On the Choice and Applicability of Baselines The methods discussed in Section 2.3 are designed for different RL settings. In our proposed setup, the task is cooperative in nature, where each partner induces a different environment dynamic. In contrast, most baselines in Section 2.3 assume that the online environment shares the same dynamics as the offline trajectories—an assumption that does not hold in our case, and which limits their direct applicability. Nevertheless, we made efforts to reproduce ALIGN-GAP [1] (published at ICLR 2025) within our setting.
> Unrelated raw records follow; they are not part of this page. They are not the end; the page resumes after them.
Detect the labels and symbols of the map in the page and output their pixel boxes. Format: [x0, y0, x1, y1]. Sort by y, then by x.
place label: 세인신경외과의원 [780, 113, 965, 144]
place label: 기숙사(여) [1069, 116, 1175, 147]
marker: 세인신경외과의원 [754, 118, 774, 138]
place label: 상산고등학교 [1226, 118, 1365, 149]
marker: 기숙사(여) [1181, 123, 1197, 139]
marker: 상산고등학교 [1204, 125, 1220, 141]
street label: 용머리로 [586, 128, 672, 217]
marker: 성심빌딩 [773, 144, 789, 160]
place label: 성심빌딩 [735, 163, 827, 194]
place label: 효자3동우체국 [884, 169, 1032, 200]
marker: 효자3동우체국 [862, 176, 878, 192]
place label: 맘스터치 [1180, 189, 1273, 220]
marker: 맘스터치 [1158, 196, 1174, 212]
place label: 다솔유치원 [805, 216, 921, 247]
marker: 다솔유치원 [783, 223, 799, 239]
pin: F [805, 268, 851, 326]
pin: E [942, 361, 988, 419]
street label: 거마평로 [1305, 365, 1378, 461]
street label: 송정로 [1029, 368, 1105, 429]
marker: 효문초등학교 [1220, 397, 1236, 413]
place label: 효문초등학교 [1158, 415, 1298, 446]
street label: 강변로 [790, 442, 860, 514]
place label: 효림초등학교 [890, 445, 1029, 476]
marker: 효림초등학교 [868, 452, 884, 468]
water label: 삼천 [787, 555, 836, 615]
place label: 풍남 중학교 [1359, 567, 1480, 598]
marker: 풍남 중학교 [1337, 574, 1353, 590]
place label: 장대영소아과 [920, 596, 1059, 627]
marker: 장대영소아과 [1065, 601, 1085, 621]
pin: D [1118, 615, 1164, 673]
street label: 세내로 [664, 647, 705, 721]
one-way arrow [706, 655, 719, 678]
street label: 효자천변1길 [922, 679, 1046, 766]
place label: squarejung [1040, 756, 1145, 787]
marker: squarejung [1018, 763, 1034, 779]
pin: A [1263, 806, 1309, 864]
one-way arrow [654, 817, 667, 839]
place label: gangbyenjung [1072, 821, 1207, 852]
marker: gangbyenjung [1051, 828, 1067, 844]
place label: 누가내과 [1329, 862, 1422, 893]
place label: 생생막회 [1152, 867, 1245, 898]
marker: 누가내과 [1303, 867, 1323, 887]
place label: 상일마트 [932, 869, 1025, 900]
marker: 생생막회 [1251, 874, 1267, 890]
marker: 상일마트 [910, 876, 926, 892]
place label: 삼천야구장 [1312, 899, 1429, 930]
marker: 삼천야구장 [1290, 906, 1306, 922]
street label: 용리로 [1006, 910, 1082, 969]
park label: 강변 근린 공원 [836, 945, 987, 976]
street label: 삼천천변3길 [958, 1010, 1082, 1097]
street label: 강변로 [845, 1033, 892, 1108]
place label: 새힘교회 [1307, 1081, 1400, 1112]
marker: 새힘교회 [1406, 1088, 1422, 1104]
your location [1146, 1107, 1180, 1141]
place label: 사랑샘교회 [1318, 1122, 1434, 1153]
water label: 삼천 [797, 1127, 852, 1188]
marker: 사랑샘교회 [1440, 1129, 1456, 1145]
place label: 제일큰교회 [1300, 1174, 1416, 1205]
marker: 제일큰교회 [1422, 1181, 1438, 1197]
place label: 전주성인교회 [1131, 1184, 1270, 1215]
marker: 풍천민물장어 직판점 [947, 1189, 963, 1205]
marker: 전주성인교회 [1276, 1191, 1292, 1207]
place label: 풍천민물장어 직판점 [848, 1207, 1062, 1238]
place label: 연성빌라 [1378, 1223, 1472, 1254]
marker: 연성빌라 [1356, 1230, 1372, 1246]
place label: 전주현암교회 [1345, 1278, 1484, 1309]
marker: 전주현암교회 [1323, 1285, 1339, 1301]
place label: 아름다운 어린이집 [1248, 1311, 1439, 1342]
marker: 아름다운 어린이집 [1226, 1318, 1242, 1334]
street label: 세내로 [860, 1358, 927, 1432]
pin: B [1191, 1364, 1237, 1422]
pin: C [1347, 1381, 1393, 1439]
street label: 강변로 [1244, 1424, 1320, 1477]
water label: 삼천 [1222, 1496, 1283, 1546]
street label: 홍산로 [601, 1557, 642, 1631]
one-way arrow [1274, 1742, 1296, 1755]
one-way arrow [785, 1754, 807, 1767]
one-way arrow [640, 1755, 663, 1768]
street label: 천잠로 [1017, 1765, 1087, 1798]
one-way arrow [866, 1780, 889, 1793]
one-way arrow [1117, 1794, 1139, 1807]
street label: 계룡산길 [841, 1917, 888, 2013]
For reward model learning, we used the ground-truth reward function directly. Specifically, when the preference-based reward of a trajectory exceeds the threshold observed in the offline trajectories, the reward model outputs a “like” signal for that trajectory. The reproduced results under the random1 layout are as follows:
| Method | Style A (Pref. Score, Env. Return) | Style B (Pref. Score, Env. Return) | Style C (Pref. Score, Env. Return) |
|---|---|---|---|
| EAR | (274.7 , 88.6) | (200.3 , 103.6) | (259.0, 110.3) |
| ALIGN-GAP | (145.0 , 50.0) | (131.0 , 58.8) | (235.0, 100.0) |
It is important to note that the ALIGN-GAP method was originally designed for single-agent settings, where the dynamics of the offline trajectories and the online environment are assumed to be the same. This key difference from our cooperative multi-agent setting, where the dynamics vary depending on the partner, makes the direct application of ALIGN-GAP ineffective. The experimental results further highlight the necessity of adopting our proposed approach.
If you have any additional questions or concerns, we would be happy to provide further clarification and are glad to have the opportunity to elaborate more on our work.
[1] ONLINE-TO-OFFLINE RL FOR AGENT ALIGNMENT. (ICLR 2025)
Thanks to the authors for their rebuttal. Most of my concerns are addressed, and I would like to maintain my score.
Dear reviewer YpWX,
Thank you for taking the time and effort to review our work. We truly appreciate your feedback and will carefully incorporate your comments to improve the paper in the camera-ready version.
Sincerely,
Authors
This paper proposes a new framework for cooperative AI that uses a small amount of preference data while adapting online. The work is timely and novel, and experiments show that the method is simple yet effective. In particular, the evaluation in the overcooked environment demonstrates clear improvements in both preference scores and environment rewards, which was highlighted as a major strength.
There were concerns about unclear presentation, limited baselines, and the reliance on proxy agents rather than real humans. The authors addressed these points with additional experiments and revisions, and showed that the proposed method outperforms existing methods despite its simplicity.
Overall, the paper combines novelty and empirical support, and points to an important direction for cooperative AI research.